Dieter schrieb:
Die weltliche Macht der Päpste war, sofern sie den von ihnen regierten Kirchenstaat betrifft, minimal. Zwar erhielten sie durch die Schenkung des Frankenkönigs Pippin im Jahr 764 große Gebiete in Mittelitalien, die das Fundament des "Patrimonium Petri" bildeten. Doch da der Kirchenstaat bis zu seiner Auflösung wirtschaftlich rückständig und politisch ohnmächtig blieb, war er stets vom Wohlwollen der Großmächte abhängig, die Italiens Geschicke bestimmten.
Da möchte ich widersprechen: Spätestens seit dem Spätmittelalter war der Kirchenstaat eine der maßgeblichen Territorialmächte Italiens. Der Vertrag von Lodi zementierte 1454 die sogenannte italienische Pentokratie, in der neben Mailand, Venedig, Florenz und dem Königreich Neapel der Kirchenstaat eine herausgehobene Rolle einnahm. Der Kirchenstaat war eine nennenswerte weltliche Macht, in dessen Herrschaftsausübung strukturell kaum anders als Territorien im übrigen Europa der Zeit. Neben seinem universalen geistlichen Anspruch betrieb auch er eine expansive Arrondierungspolitik nach außen und eine Politik administrativer Verdichtung nach innen. Höhepunkt expansiver Bestrebungen war die angestrebte Schaffung eines Fürstentums Romagna durch den Papstsohn Cesare Borgia. Aber auch von solchen Extremen abgesehen waren päpstliche Diplomaten und Feldherren in Italien äußerst aktiv. Gerade im Kirchenstaat wurden viele modern anmutende Herrschaftskonzepte erdacht, ausprobiert und fortentwickelt, von einer hochentwickelten Administration über den Einsatz von Medien zur Herrschaftspropaganda bis hin zu politischer und kultureller Patronage par excellence. Mit der Konsolidierung des barocken Papsttums wird der praktisch unbegrenzte Horizont geistlicher Führung der gesamten Christenheit zwar stärker als vorher in den Mittelpunkt gerückt, aber bis zu Napoleon bleibt der Kirchenstaat auch eine weltliche Regionalmacht in Italien, an deren Interessen auf der Appenninhalbinsel kein Weg vorbeiführt.
Dieter schrieb:
Echte weltliche, territoriale Macht besaßen die Päpste daneben höchstens noch im Heiligen Römischen Reich, wo sie über die geistlichen Staaten der Fürstbistümer und deren regierende Bischöfe Einfluss nehmen konnten. Doch waren diese Fürstbischöfe höchst selbstbewusste Fürsten, die sich auch von Päpsten nicht ohne weiteres etwas vorschreiben ließen.
Der Einfluss des Papstes auf die Territorialpolitik in der Germania Sacra hielt sich hingegen eher in Grenzen.
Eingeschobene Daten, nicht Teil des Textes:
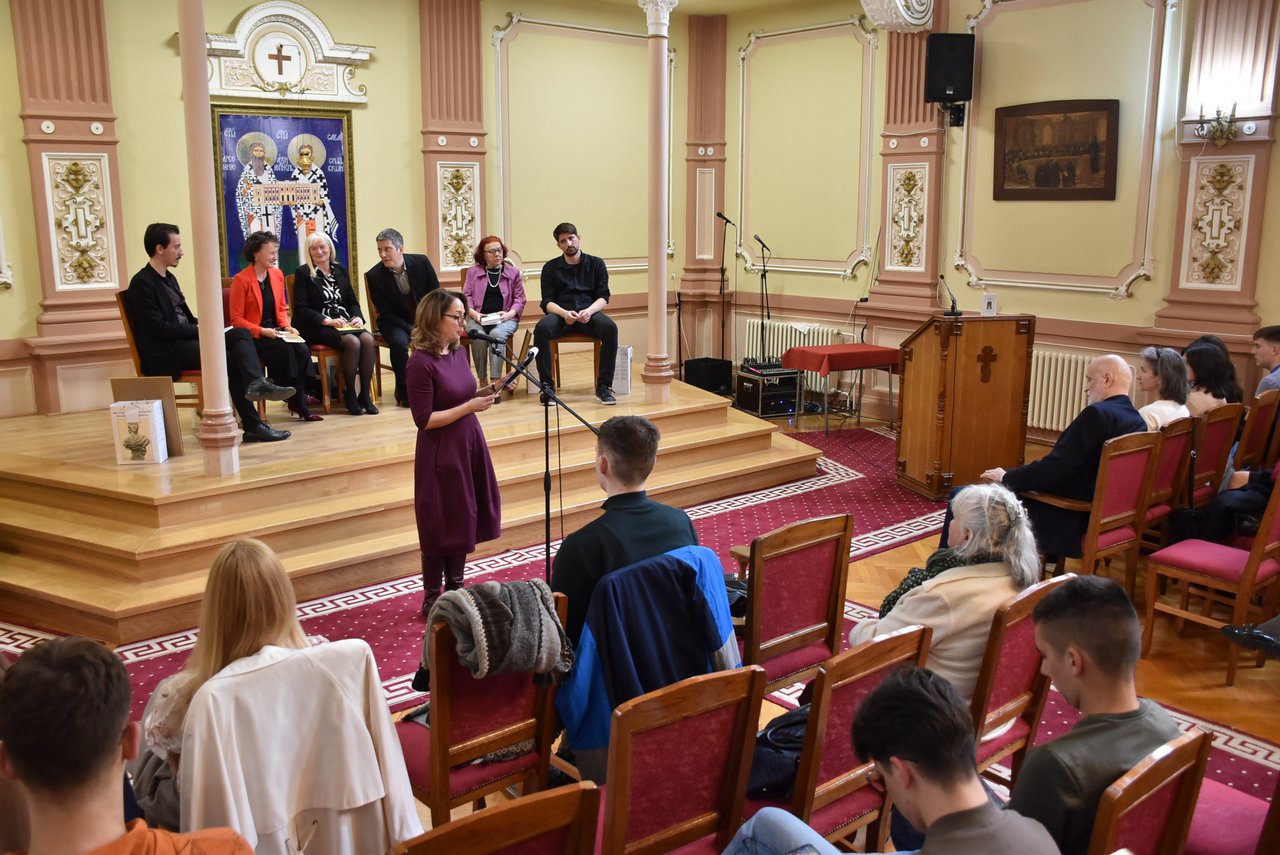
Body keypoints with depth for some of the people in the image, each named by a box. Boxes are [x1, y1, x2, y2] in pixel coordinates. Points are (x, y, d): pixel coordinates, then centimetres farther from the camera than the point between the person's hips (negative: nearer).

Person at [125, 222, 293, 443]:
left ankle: (256, 383, -37)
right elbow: (158, 328, -17)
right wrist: (200, 331, -15)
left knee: (241, 333, -14)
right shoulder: (141, 283, -9)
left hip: (187, 340, 8)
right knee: (228, 358, -26)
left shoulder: (169, 277, 19)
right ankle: (252, 426, -27)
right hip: (165, 353, -8)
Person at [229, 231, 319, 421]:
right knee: (286, 350, -31)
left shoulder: (277, 275, 9)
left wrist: (287, 326, -3)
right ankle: (297, 403, -19)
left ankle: (298, 402, -16)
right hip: (252, 337, -5)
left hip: (275, 333, 5)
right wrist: (262, 331, -21)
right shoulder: (241, 280, -9)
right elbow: (236, 319, -8)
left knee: (302, 351, -24)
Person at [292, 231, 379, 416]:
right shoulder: (303, 273, 2)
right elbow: (301, 308, -6)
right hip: (317, 327, -5)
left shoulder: (340, 270, 17)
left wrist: (358, 317, -4)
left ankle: (365, 394, -20)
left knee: (368, 339, -27)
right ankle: (350, 395, -19)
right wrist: (327, 321, -18)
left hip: (345, 323, 5)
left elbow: (352, 301, 18)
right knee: (352, 342, -32)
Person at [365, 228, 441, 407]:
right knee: (399, 342, -33)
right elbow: (385, 312, -9)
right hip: (395, 322, -2)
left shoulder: (421, 262, -7)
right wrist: (411, 329, -20)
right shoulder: (374, 275, -12)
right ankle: (404, 391, -15)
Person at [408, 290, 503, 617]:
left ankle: (455, 590, 32)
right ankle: (431, 599, 21)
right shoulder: (421, 363, -19)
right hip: (441, 455, -8)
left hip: (469, 446, 8)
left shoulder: (459, 352, 4)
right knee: (441, 527, 5)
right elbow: (424, 420, -20)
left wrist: (487, 391, -2)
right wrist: (470, 407, -22)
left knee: (465, 521, 16)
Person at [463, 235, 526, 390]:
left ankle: (496, 381, -38)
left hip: (505, 318, -1)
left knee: (497, 334, -35)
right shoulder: (473, 271, 15)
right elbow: (466, 296, 10)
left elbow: (519, 299, 9)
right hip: (479, 318, 1)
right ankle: (482, 382, -23)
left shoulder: (513, 271, 13)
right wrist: (474, 314, -8)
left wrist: (510, 314, -9)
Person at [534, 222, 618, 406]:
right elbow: (547, 302, 3)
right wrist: (564, 313, -20)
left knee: (610, 328, -33)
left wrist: (589, 311, -19)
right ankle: (547, 387, -26)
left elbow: (603, 297, 4)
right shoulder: (550, 268, 11)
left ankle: (603, 386, -26)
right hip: (561, 314, 0)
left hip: (589, 314, 0)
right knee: (541, 328, -34)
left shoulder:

Natürlich hatte er Einflussmöglichkeiten, die auf verschiedene Weise genutzt werden konnten, aber hier waren es die Bischöfe, die als Landesherren an einer möglichst ungeschmälerten Herrschaftsausübung interessiert waren. Ganz im Trend der frühen Neuzeit versuchten auch sie, konkurrierende Herrschaftsansprüche abzuwehren und kein Papst konnte direkt intervenieren und bischöfliche Kompetenzen an sich reißen. Es sei in diesem Kontext auch daran erinnert, dass der Papst auch keine direkte Kontrolle über die Wahl der Bischöfe hatte. Also, was die Territorien jenseits der Grenzen des Kirchenstaates angeht: Einfluss ja, territoriale Herrschaftsmittel nein.
Dieter schrieb:
Hier müsste eine neue Frage gestellt werden: Inwiefern wirkt(e) sich die geistliche und moralische Autorität der Päpste auf weltliche Belange aus.
Wirklich gute Frage! Hier dürfte sich zeigen, wie das kuriale Herrschaftssystem in seinem Innersten aufgebaut war, nämlich auf eine heilsgeschichtlich-moralische Legitimation, verbunden mit gewissen Herrschaftskompetenzen, in weiten Teilen aber über informelle Machtgefüge, Einflussmöglichkeiten und Loyalitäten, perfektioniert durch Medienpropaganda und Patronage, gekrönt durch eine oberste richterliche Funktion, und am Laufen gehalten durch eine effiziente Administration und Justiz.